Turbine blades are subjected to gusting wind loads, driving the accumulation of fatigue damage in the blade structures, leading to failures. Around 3,800 blade failures a year are attributed to poor maintenance. There’s also a significant financial cost to such manual inspections. To provide a solution, Forth and its partners are more than half way through a two-year project, funded by Innovate UK, to develop its RADBLAD technology.
The pioneering lightweight portable robot - each section of the RADBLAD system weighs less than 25kg - will make surveys safer, faster, and cheaper, removing the need to put lives at risk. The differentiation elements of RADBLAD, when compared with other systems, is in the use of radiographic based in-situ inspection, the automatic detection of defects using an artificial intelligent (AI) based software, and the use of a modular approach for the robotic system. The advantages of this system are early detection of blade (internal) defects, in a quicker, safer and systematic way, while reducing the risk to human operators.
The technology has already been attracting interest from robotics and AI experts around the world and is set to be ready for testing in a representative environment in April 2021 at the Offshore Renewable Energy (ORE) Catapult’s National Renewable Energy Centre in Blyth in Northumberland ready to deliver the solution later in 2021.
The consortium involved in the project has been able to press ahead with the work, and find solutions to working in a way which allows the project to keep progressing while often operating remotely.
There are about 350,000 wind turbines in the world. China, USA, Germany, India, Spain, and the UK are the top six countries in the world in terms of wind capacity. In the UK there are 10,790 wind turbines, 8,600 onshore, and 2,190 offshore.
“RADBLAD is a world-first magnetically-adhering, wall-climbing robot, with a manipulator arm which deploys an x-ray system around a blade” said Peter Routledge, Forth’s programme manager. “An end effector holds the source and detector against the blade, so they move with the blade in the presence of 3-D blade vibrations.
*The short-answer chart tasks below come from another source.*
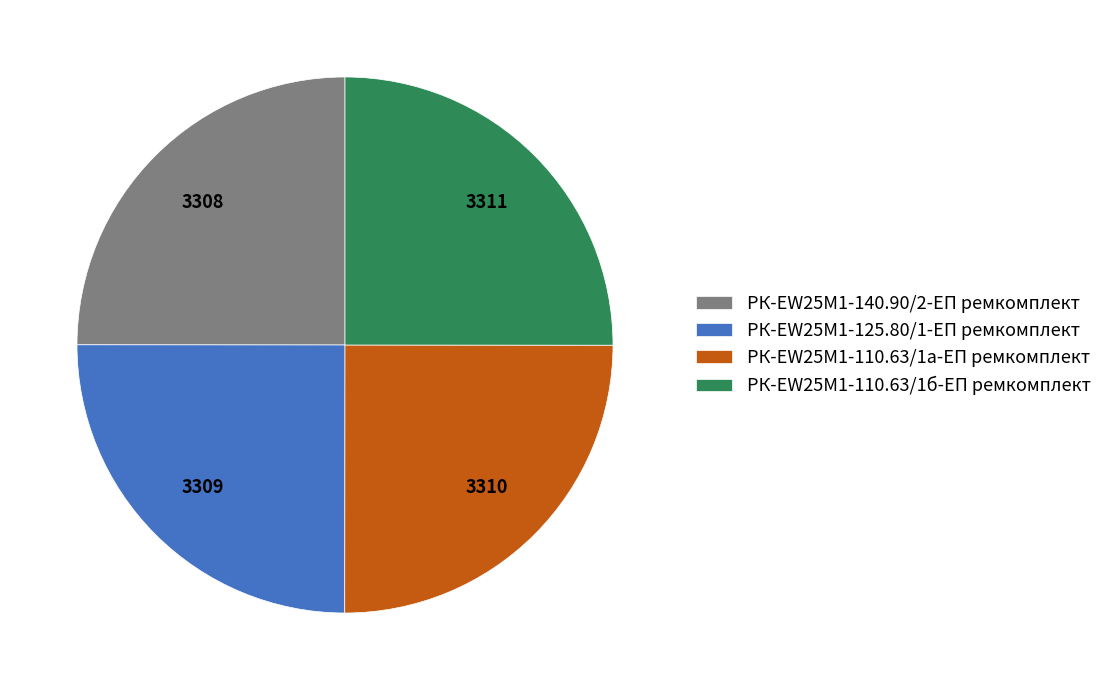

Is it true that РК-EW25M1-125.80/1-ЕП ремкомплект is 25% of the pie?

True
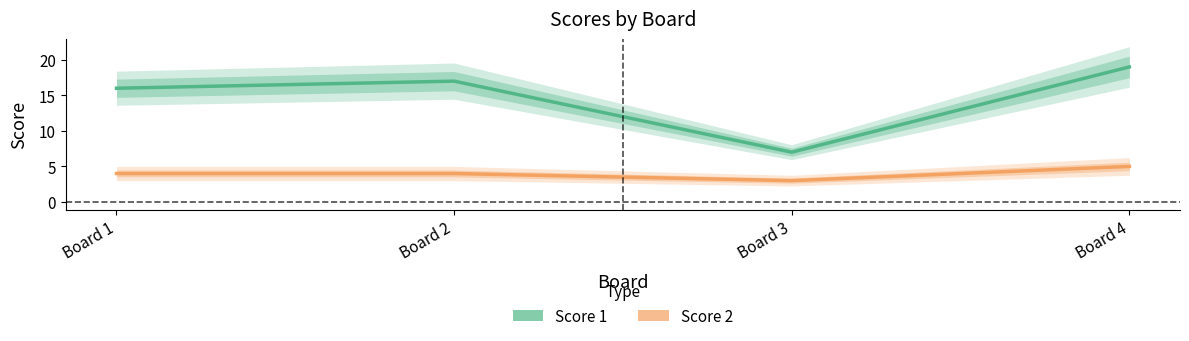

Reading right to left, list all the values displayed in this chart.

Score 1: Board 4=19	Board 3=7	Board 2=17	Board 1=16
Score 2: Board 4=5	Board 3=3	Board 2=4	Board 1=4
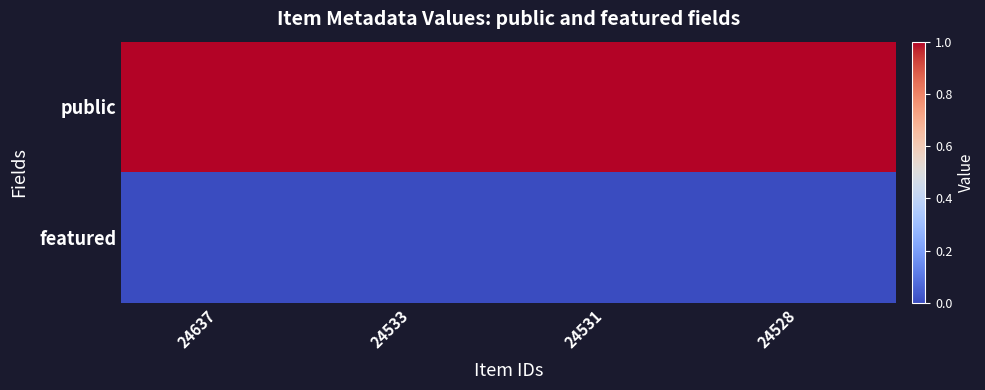

Reading right to left, list all the values displayed in this chart.

public: 24528=1	24531=1	24533=1	24637=1
featured: 24528=0	24531=0	24533=0	24637=0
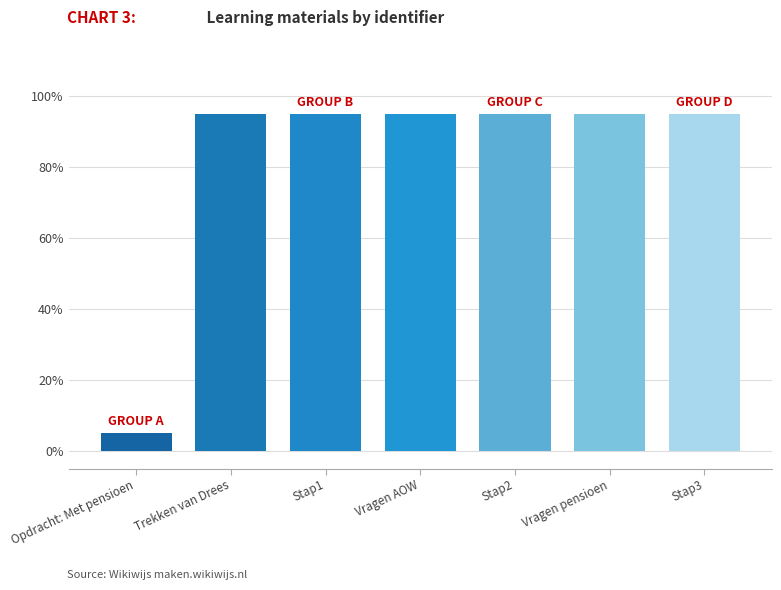

True or false: the data shows 5.0 at Opdracht: Met pensioen.

True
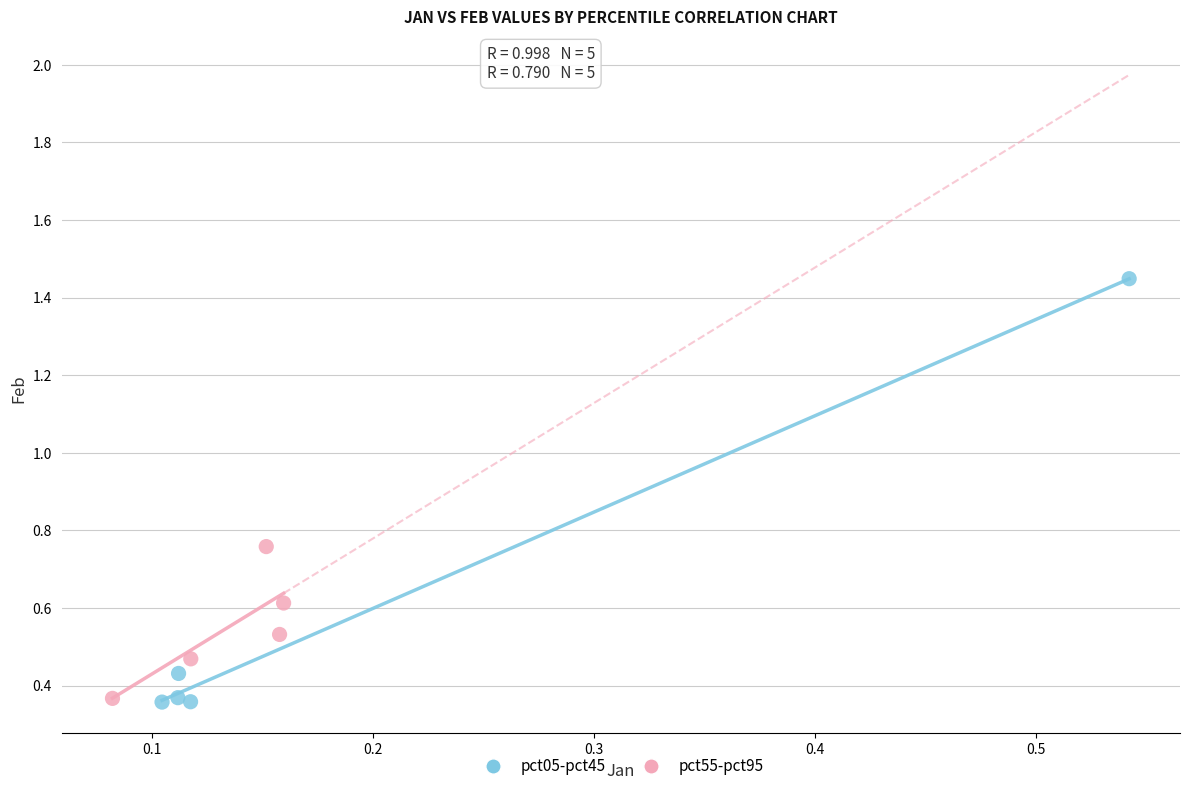

Which series has the largest Y range (max minus min)?

pct05-pct45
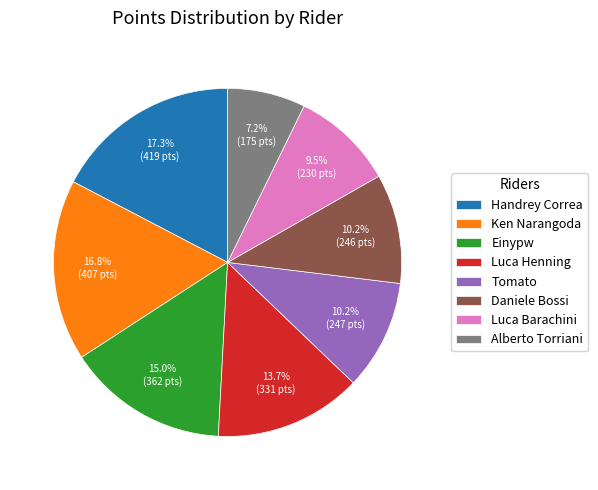

To the nearest percent, what portion does Einypw represent?

15%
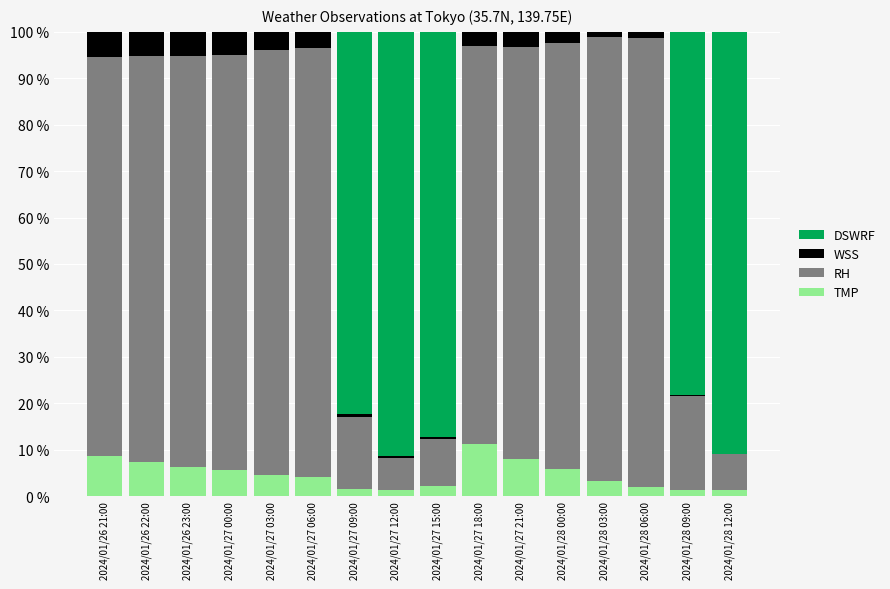

What is the highest value of the TMP series?

11.3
A crucial and novel extension of RADBLAD lies in the use of a radiographic system for inspection and in providing an integrated solution that offers high-quality, efficient inspection method, which is human-safe. Unlike ground radiography inspection, RADBLAD does not require costly, time-consuming onshore dismantling of blades and transportation to workshop, inspection in X-ray bays and return and reassembly, which can take around ten days days during which time revenue is lost due to generating downtime. This project represents a clear technological innovation for the UK offshore wind generation industry, and a major growth opportunity for the SME supply chain consortium. It has the potential to make significant cost and efficiency savings, with strong prospects in terms of exporting this technology around the world”.
RADBLAD is the latest in a long-line of world-first products which Forth continues to develop. Its other recent developments have included new products in the fight against COVID-19 and, with partners, it recently successfully demonstrated its Autonomous Aquatic Inspection and Intervention (A2I2) underwater robot set to transform the way a range of industries carry out inspections and maintenance.